= Beginning of Section =

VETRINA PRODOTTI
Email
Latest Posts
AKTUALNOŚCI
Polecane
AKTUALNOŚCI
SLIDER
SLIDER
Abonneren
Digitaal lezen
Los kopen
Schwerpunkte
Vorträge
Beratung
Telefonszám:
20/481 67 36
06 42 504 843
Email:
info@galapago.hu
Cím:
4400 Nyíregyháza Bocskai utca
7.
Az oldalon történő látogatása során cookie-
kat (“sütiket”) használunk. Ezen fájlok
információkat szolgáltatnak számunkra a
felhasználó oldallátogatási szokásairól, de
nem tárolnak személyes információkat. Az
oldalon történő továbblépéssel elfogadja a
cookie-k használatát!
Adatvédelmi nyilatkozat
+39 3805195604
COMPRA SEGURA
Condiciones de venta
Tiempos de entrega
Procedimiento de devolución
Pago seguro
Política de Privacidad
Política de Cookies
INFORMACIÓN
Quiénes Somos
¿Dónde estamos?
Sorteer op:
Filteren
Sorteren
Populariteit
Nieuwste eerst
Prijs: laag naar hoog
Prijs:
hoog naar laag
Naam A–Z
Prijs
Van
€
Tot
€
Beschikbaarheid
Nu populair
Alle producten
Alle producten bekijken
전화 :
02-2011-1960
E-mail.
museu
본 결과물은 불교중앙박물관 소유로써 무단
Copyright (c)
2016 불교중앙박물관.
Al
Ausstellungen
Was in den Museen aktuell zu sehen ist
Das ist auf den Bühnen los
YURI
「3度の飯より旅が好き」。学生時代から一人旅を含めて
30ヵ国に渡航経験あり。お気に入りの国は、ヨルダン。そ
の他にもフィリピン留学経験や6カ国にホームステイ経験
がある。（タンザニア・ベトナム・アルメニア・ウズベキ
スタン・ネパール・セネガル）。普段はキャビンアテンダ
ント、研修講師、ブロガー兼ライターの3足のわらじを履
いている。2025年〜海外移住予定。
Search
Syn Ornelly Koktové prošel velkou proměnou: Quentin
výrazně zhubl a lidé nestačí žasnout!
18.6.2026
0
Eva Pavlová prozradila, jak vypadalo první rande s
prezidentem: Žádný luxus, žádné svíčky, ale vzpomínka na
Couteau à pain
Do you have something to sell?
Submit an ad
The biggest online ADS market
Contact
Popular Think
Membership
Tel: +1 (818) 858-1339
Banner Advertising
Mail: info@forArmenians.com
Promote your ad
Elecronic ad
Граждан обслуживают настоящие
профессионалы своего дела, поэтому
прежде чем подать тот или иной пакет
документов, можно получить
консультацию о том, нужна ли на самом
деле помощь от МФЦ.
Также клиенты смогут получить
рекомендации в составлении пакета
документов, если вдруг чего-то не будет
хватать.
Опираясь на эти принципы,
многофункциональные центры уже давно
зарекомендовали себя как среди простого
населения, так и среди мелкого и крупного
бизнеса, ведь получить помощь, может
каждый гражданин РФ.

= End of Section =

- _Required work_
Copy out each entry once more, character for character.

- _Exercise response_
VETRINA PRODOTTI
Email
Latest Posts
AKTUALNOŚCI
Polecane
AKTUALNOŚCI
SLIDER
SLIDER
Abonneren
Digitaal lezen
Los kopen
Schwerpunkte
Vorträge
Beratung
Telefonszám:
20/481 67 36
06 42 504 843
Email:
info@galapago.hu
Cím:
4400 Nyíregyháza Bocskai utca
7.
Az oldalon történő látogatása során cookie-
kat (“sütiket”) használunk. Ezen fájlok
információkat szolgáltatnak számunkra a
felhasználó oldallátogatási szokásairól, de
nem tárolnak személyes információkat. Az
oldalon történő továbblépéssel elfogadja a
cookie-k használatát!
Adatvédelmi nyilatkozat
+39 3805195604
COMPRA SEGURA
Condiciones de venta
Tiempos de entrega
Procedimiento de devolución
Pago seguro
Política de Privacidad
Política de Cookies
INFORMACIÓN
Quiénes Somos
¿Dónde estamos?
Sorteer op:
Filteren
Sorteren
Populariteit
Nieuwste eerst
Prijs: laag naar hoog
Prijs:
hoog naar laag
Naam A–Z
Prijs
Van
€
Tot
€
Beschikbaarheid
Nu populair
Alle producten
Alle producten bekijken
전화 :
02-2011-1960
E-mail.
museu
본 결과물은 불교중앙박물관 소유로써 무단
Copyright (c)
2016 불교중앙박물관.
Al
Ausstellungen
Was in den Museen aktuell zu sehen ist
Das ist auf den Bühnen los
YURI
「3度の飯より旅が好き」。学生時代から一人旅を含めて
30ヵ国に渡航経験あり。お気に入りの国は、ヨルダン。そ
の他にもフィリピン留学経験や6カ国にホームステイ経験
がある。（タンザニア・ベトナム・アルメニア・ウズベキ
スタン・ネパール・セネガル）。普段はキャビンアテンダ
ント、研修講師、ブロガー兼ライターの3足のわらじを履
いている。2025年〜海外移住予定。
Search
Syn Ornelly Koktové prošel velkou proměnou: Quentin
výrazně zhubl a lidé nestačí žasnout!
18.6.2026
0
Eva Pavlová prozradila, jak vypadalo první rande s
prezidentem: Žádný luxus, žádné svíčky, ale vzpomínka na
Couteau à pain
Do you have something to sell?
Submit an ad
The biggest online ADS market
Contact
Popular Think
Membership
Tel: +1 (818) 858-1339
Banner Advertising
Mail: info@forArmenians.com
Promote your ad
Elecronic ad
Граждан обслуживают настоящие
профессионалы своего дела, поэтому
прежде чем подать тот или иной пакет
документов, можно получить
консультацию о том, нужна ли на самом
деле помощь от МФЦ.
Также клиенты смогут получить
рекомендации в составлении пакета
документов, если вдруг чего-то не будет
хватать.
Опираясь на эти принципы,
многофункциональные центры уже давно
зарекомендовали себя как среди простого
населения, так и среди мелкого и крупного
бизнеса, ведь получить помощь, может
каждый гражданин РФ.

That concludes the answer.